Un fenomeno che si spiega con l’aumento dell’importo medio degli assegni, dovuto agli adeguamenti e al maggior peso delle uscite per vecchiaia, anche se c’è ancora una grossa fetta, il 40,3%, pari a 6,5 milioni di persone, che alla fine del mese non riceve più di mille euro. Inoltre quelli che hanno riscosso per la prima volta la pensione nel 2014 hanno dovuto sopportare una penalizzazione che supera i 3 mila euro. Certo ci sono i Paperoni anche tra coloro che vivono di solo assegno pensionistico. Si tratta di 13 mila fortunati anziani che percepiscono assegni sopra i 10 mila euro.
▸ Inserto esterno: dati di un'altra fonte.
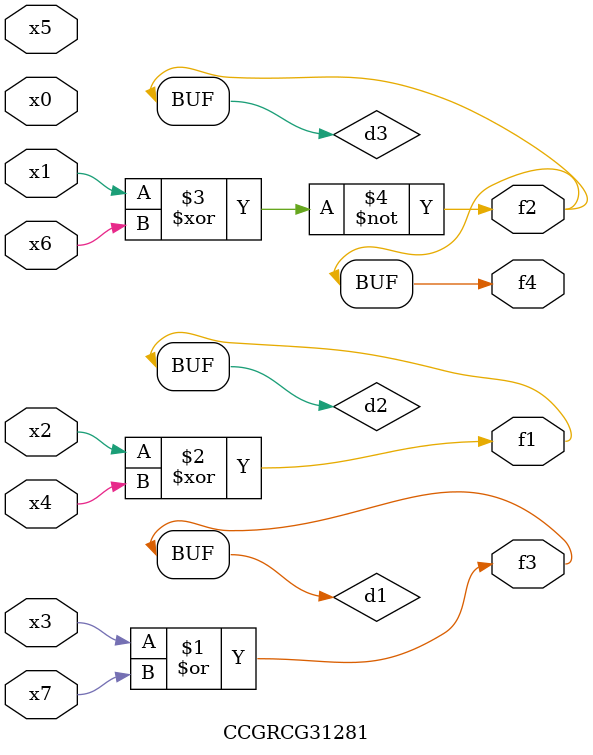
<source format=v>
module CCGRCG31281(
	input x0, x1, x2, x3, x4, x5, x6, x7,
	output f1, f2, f3, f4
);

	wire d1, d2, d3;

	or (d1, x3, x7);
	xor (d2, x2, x4);
	xnor (d3, x1, x6);
	assign f1 = d2;
	assign f2 = d3;
	assign f3 = d1;
	assign f4 = d3;
endmodule

</source>
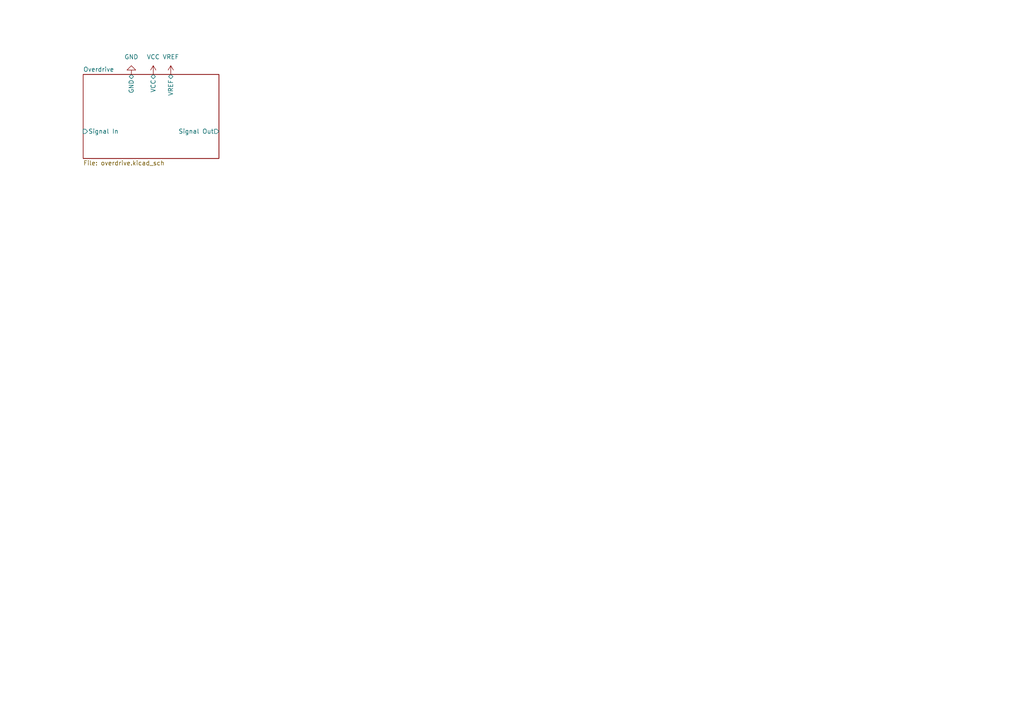
<source format=kicad_sch>
(kicad_sch
	(version 20250114)
	(generator "eeschema")
	(generator_version "9.0")
	(uuid "0ad2f1fd-76fe-43da-85d9-356ef89f741a")
	(paper "A4")
	
	(symbol
		(lib_id "power:GND")
		(at 38.1 21.59 180)
		(unit 1)
		(exclude_from_sim no)
		(in_bom yes)
		(on_board yes)
		(dnp no)
		(fields_autoplaced yes)
		(uuid "0c9d4765-95a3-47a5-aa91-7de6e16a7155")
		(property "Reference" "#PWR01"
			(at 38.1 15.24 0)
			(effects
				(font
					(size 1.27 1.27)
				)
				(hide yes)
			)
		)
		(property "Value" "GND"
			(at 38.1 16.51 0)
			(effects
				(font
					(size 1.27 1.27)
				)
			)
		)
		(property "Footprint" ""
			(at 38.1 21.59 0)
			(effects
				(font
					(size 1.27 1.27)
				)
				(hide yes)
			)
		)
		(property "Datasheet" ""
			(at 38.1 21.59 0)
			(effects
				(font
					(size 1.27 1.27)
				)
				(hide yes)
			)
		)
		(property "Description" "Power symbol creates a global label with name \"GND\" , ground"
			(at 38.1 21.59 0)
			(effects
				(font
					(size 1.27 1.27)
				)
				(hide yes)
			)
		)
		(pin "1"
			(uuid "4982cfcf-1cd4-4f3a-a539-005d99505978")
		)
		(instances
			(project ""
				(path "/0ad2f1fd-76fe-43da-85d9-356ef89f741a"
					(reference "#PWR01")
					(unit 1)
				)
			)
		)
	)
	(symbol
		(lib_id "custom_power:VREF")
		(at 49.53 21.59 0)
		(unit 1)
		(exclude_from_sim no)
		(in_bom yes)
		(on_board yes)
		(dnp no)
		(fields_autoplaced yes)
		(uuid "53a7184f-7988-409a-86a8-199228c6d50b")
		(property "Reference" "#PWR03"
			(at 49.53 25.4 0)
			(effects
				(font
					(size 1.27 1.27)
				)
				(hide yes)
			)
		)
		(property "Value" "VREF"
			(at 49.53 16.51 0)
			(effects
				(font
					(size 1.27 1.27)
				)
			)
		)
		(property "Footprint" ""
			(at 49.53 21.59 0)
			(effects
				(font
					(size 1.27 1.27)
				)
				(hide yes)
			)
		)
		(property "Datasheet" ""
			(at 49.53 21.59 0)
			(effects
				(font
					(size 1.27 1.27)
				)
				(hide yes)
			)
		)
		(property "Description" "Power symbol creates a global label with name \"VREF\""
			(at 49.53 21.59 0)
			(effects
				(font
					(size 1.27 1.27)
				)
				(hide yes)
			)
		)
		(pin "1"
			(uuid "9d39ac39-e945-4444-86d8-55175be72de3")
		)
		(instances
			(project ""
				(path "/0ad2f1fd-76fe-43da-85d9-356ef89f741a"
					(reference "#PWR03")
					(unit 1)
				)
			)
		)
	)
	(symbol
		(lib_id "power:VCC")
		(at 44.45 21.59 0)
		(unit 1)
		(exclude_from_sim no)
		(in_bom yes)
		(on_board yes)
		(dnp no)
		(fields_autoplaced yes)
		(uuid "7bd590a0-df56-4d7d-8a90-3d0262f0dc67")
		(property "Reference" "#PWR02"
			(at 44.45 25.4 0)
			(effects
				(font
					(size 1.27 1.27)
				)
				(hide yes)
			)
		)
		(property "Value" "VCC"
			(at 44.45 16.51 0)
			(effects
				(font
					(size 1.27 1.27)
				)
			)
		)
		(property "Footprint" ""
			(at 44.45 21.59 0)
			(effects
				(font
					(size 1.27 1.27)
				)
				(hide yes)
			)
		)
		(property "Datasheet" ""
			(at 44.45 21.59 0)
			(effects
				(font
					(size 1.27 1.27)
				)
				(hide yes)
			)
		)
		(property "Description" "Power symbol creates a global label with name \"VCC\""
			(at 44.45 21.59 0)
			(effects
				(font
					(size 1.27 1.27)
				)
				(hide yes)
			)
		)
		(pin "1"
			(uuid "817e2f31-cca6-4e9b-8d7c-047c743b377a")
		)
		(instances
			(project ""
				(path "/0ad2f1fd-76fe-43da-85d9-356ef89f741a"
					(reference "#PWR02")
					(unit 1)
				)
			)
		)
	)
	(sheet
		(at 24.13 21.59)
		(size 39.37 24.384)
		(exclude_from_sim no)
		(in_bom yes)
		(on_board yes)
		(dnp no)
		(fields_autoplaced yes)
		(stroke
			(width 0.1524)
			(type solid)
		)
		(fill
			(color 0 0 0 0.0000)
		)
		(uuid "ca65e2c3-6fed-42e3-ba0a-176f78dce0e4")
		(property "Sheetname" "Overdrive"
			(at 24.13 20.8784 0)
			(effects
				(font
					(size 1.27 1.27)
				)
				(justify left bottom)
			)
		)
		(property "Sheetfile" "overdrive.kicad_sch"
			(at 24.13 46.5586 0)
			(effects
				(font
					(size 1.27 1.27)
				)
				(justify left top)
			)
		)
		(pin "Signal In" input
			(at 24.13 38.1 180)
			(uuid "c4a3593c-0dd9-4f74-bbd7-feef616820fb")
			(effects
				(font
					(size 1.27 1.27)
				)
				(justify left)
			)
		)
		(pin "GND" bidirectional
			(at 38.1 21.59 90)
			(uuid "0a5d25b5-2511-43a7-8e4b-4e1c18a98eb8")
			(effects
				(font
					(size 1.27 1.27)
				)
				(justify right)
			)
		)
		(pin "Signal Out" output
			(at 63.5 38.1 0)
			(uuid "c56c6368-fafa-431a-8790-79a0a6783d56")
			(effects
				(font
					(size 1.27 1.27)
				)
				(justify right)
			)
		)
		(pin "VCC" bidirectional
			(at 44.45 21.59 90)
			(uuid "84490ea6-aca3-40fc-9b10-7c4ecb01a39f")
			(effects
				(font
					(size 1.27 1.27)
				)
				(justify right)
			)
		)
		(pin "VREF" bidirectional
			(at 49.53 21.59 90)
			(uuid "10794e50-0a66-4412-98b6-dedb57e432b9")
			(effects
				(font
					(size 1.27 1.27)
				)
				(justify right)
			)
		)
		(instances
			(project "Guitar Multi FX Pedal"
				(path "/0ad2f1fd-76fe-43da-85d9-356ef89f741a"
					(page "2")
				)
			)
		)
	)
	(sheet_instances
		(path "/"
			(page "1")
		)
	)
	(embedded_fonts no)
)

</source>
L’analisi conferma l’aumento dell’età media dei ritirati per vecchiaia, in rialzo di più di un anno dal 2012 (da 61,6 a 62,8), eredità della legge del governo Monti che ha di fatto bloccato l’uscita di molti lavoratori a un passo dal ritiro. Un altro effetto della riforma Fornero è la riduzione dei pensionati. La stretta sui requisiti ha determinato un calo di 400 mila unità in tre anni. Il problema che rischia di colpire chi oggi lavora è il rapporto tra pensionati e occupati: ogni 100 persone a lavoro ce ne sono 71 a riposo. E tra le donne il rapporto è uno a uno. I divari tra pensionati rimangono quindi molto elevati con la differenza più evidente che si ritrova tra la classe più povera, sotto i 500 euro, che conta 2 milioni di persone, e il gruppo dei 230 mila più ricchi, i cui importi oltrepassano i 5 mila euro mensili. La riforma passa da questo gap.